L’alienazione dell’era industriale. Giulio Turcato a Firenze
Galleria Il Ponte, Firenze – fino al 14 aprile 2017. Una retrospettiva sull’opera di Giulio Turcato, tra i maggiori esponenti dell’Astrattismo e dell’Informale italiano, incentrata sul fondamentale periodo degli Anni Sessanta e Settanta. La sperimentazione che si sublima nella concettualità, strizzando l’occhio a Jackson Pollock e al “cittadino estraneo” di Italo Calvino.

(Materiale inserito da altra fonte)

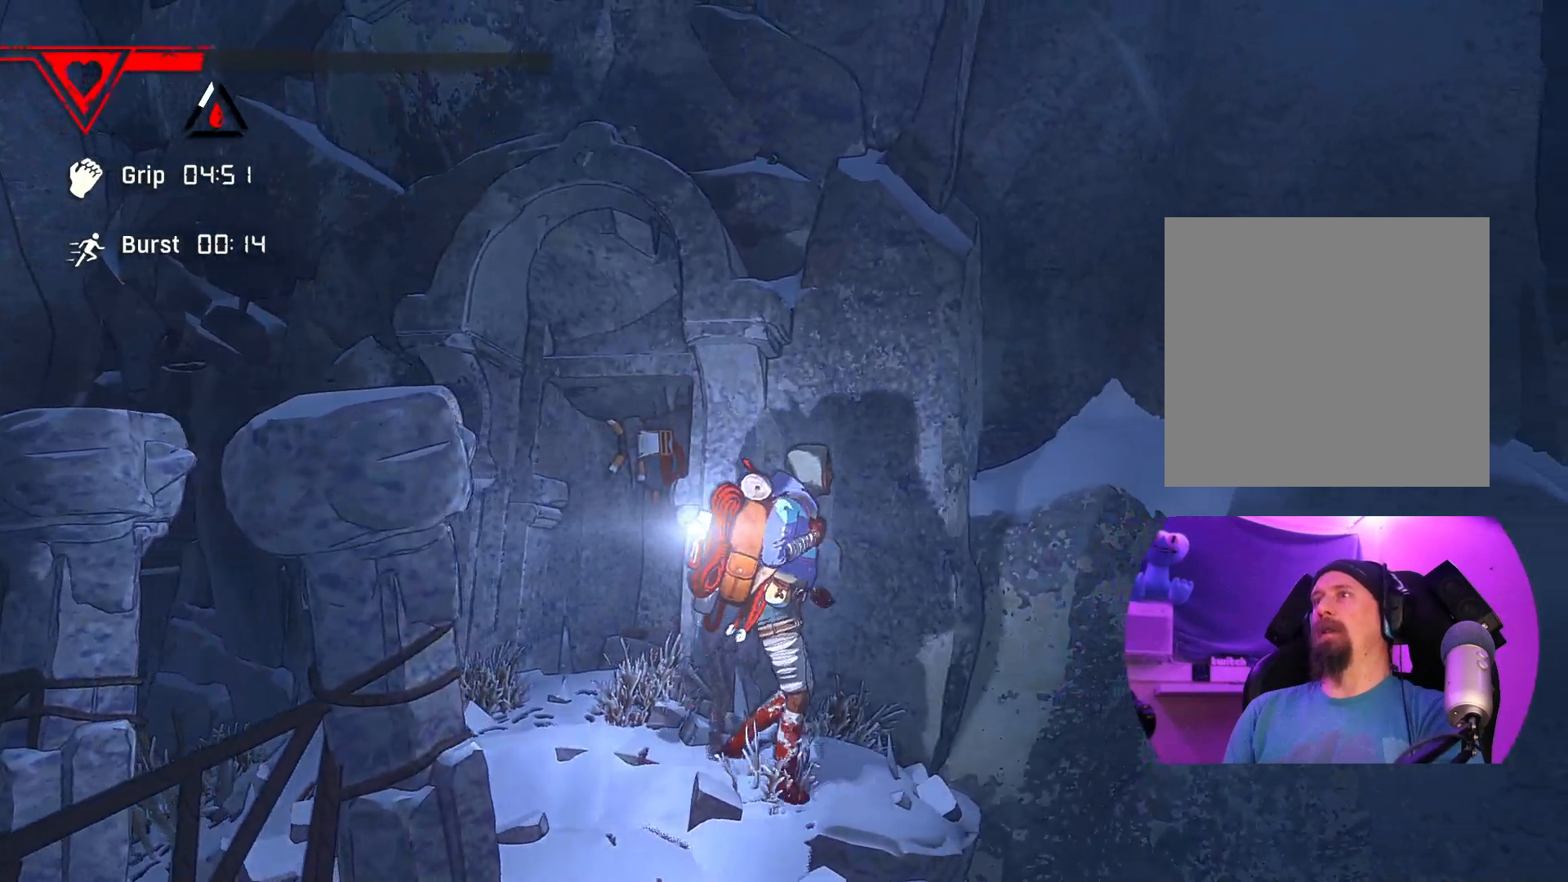
{"buttons": [], "left_stick": "up-right", "right_stick": "down-left", "events": [[233, "right_stick", "down-left"], [300, "left_stick", "up-right"]]}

L’Italia del “miracolo economico” e del consumismo, l’alienazione urbana e lo smarrimento sociale: dalle opere di Giulio Turcato (Mantova, 1912 – Roma, 1995), autorevole esponente dell’arte contemporanea italiana, emerge una poetica dolorosa ma lucida, persino impietosa nel suo ritrarre in obliquo un Paese che stava cambiando. Sperimentatore di superfici come il catrame e la gommapiuma, cui aggiunge le pastiglie dei cachet così di moda in anni di “depressione professionale”, Turcato si fa anche interprete dell’anelito di evasione che la civiltà industriale cova nel suo intimo. Dalla serie Tranquillanti a quella delle Superfici lunari, è evidente lo stato di sofferenza sociale. Superfici oscure, campiture monocolori, che accolgono macchie, sbavature, bianche pastiglie, ben lontane l’una dall’altra, esattamente come gli esseri umani nelle affollate strade di una qualsiasi “Milano da bere”.